Begin Material supplied
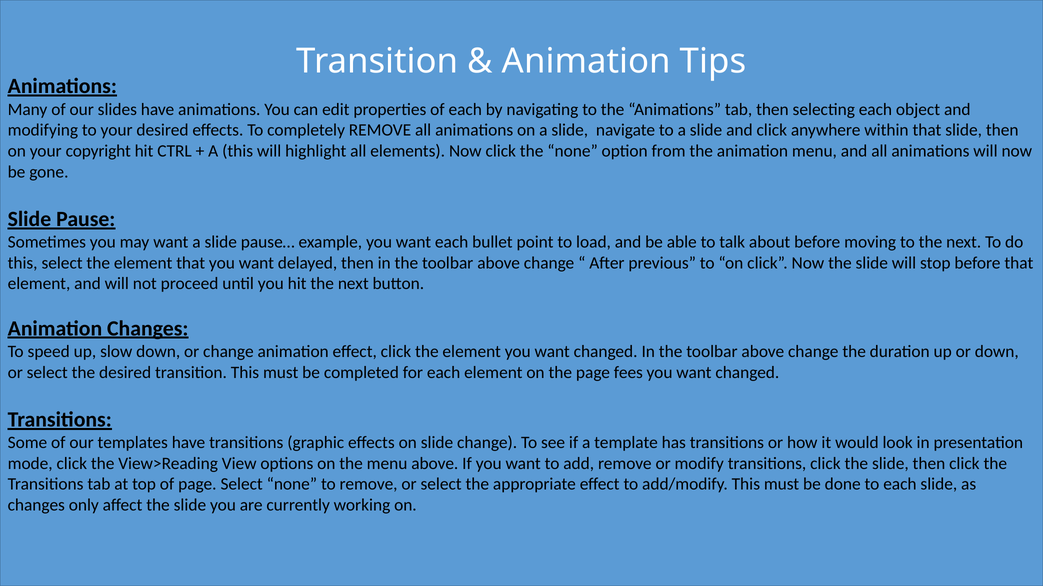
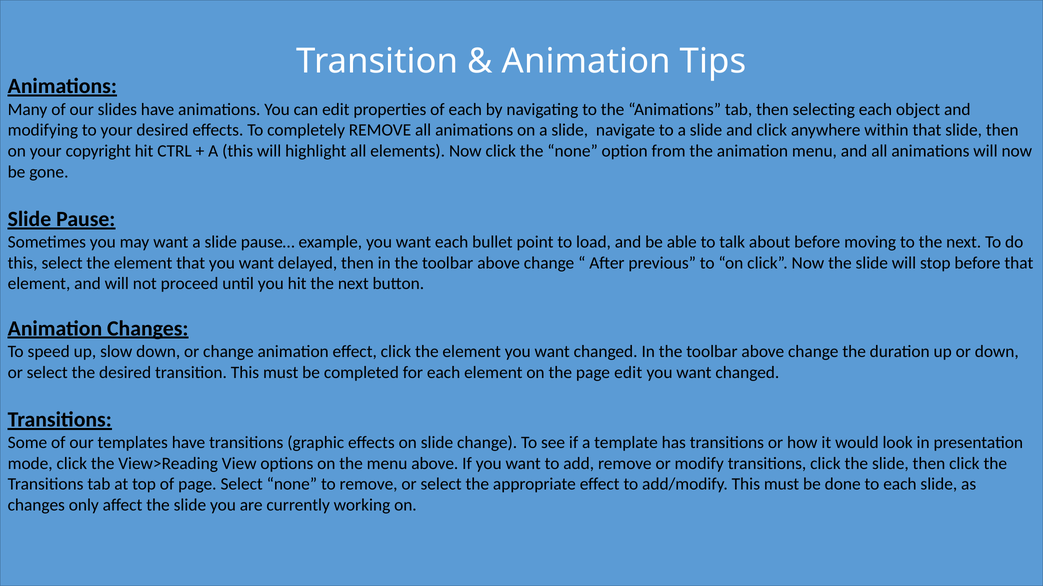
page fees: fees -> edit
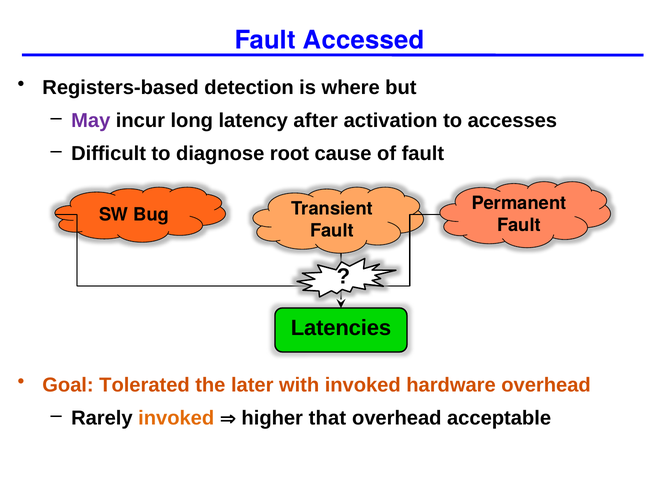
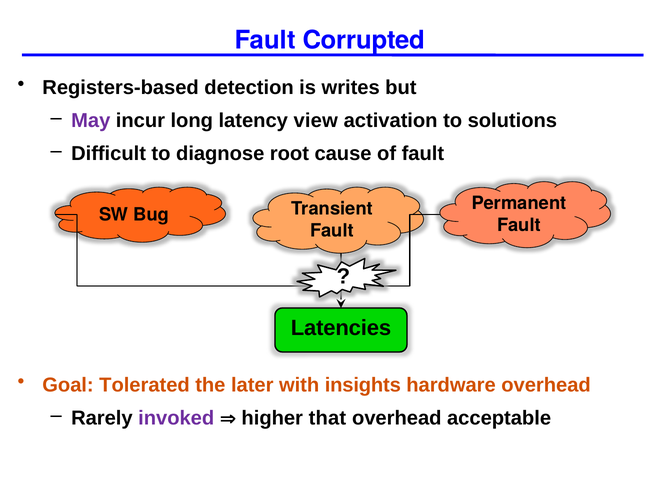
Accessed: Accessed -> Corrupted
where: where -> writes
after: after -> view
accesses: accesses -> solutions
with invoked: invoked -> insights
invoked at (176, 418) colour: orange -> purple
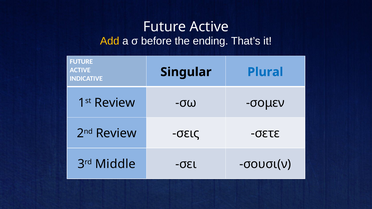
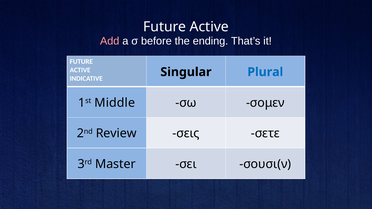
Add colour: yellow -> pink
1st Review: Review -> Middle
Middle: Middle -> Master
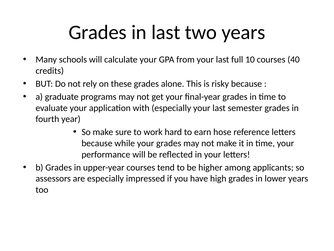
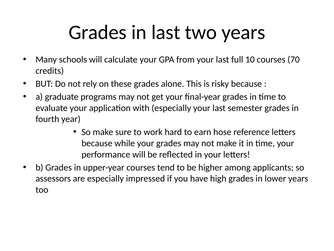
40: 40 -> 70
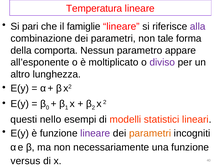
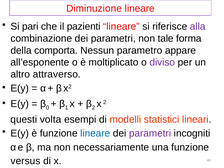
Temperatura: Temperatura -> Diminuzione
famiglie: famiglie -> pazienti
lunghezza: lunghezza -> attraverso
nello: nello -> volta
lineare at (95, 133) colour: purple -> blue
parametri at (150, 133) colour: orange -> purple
End Material supplied
Problem statement — Reproduce every line from the entries above verbatim, leaving out the pictures.

Solution to the problem —
page fees: fees -> edit
Accessed: Accessed -> Corrupted
where: where -> writes
after: after -> view
accesses: accesses -> solutions
with invoked: invoked -> insights
invoked at (176, 418) colour: orange -> purple
Add colour: yellow -> pink
1st Review: Review -> Middle
Middle: Middle -> Master
40: 40 -> 70
Temperatura: Temperatura -> Diminuzione
famiglie: famiglie -> pazienti
lunghezza: lunghezza -> attraverso
nello: nello -> volta
lineare at (95, 133) colour: purple -> blue
parametri at (150, 133) colour: orange -> purple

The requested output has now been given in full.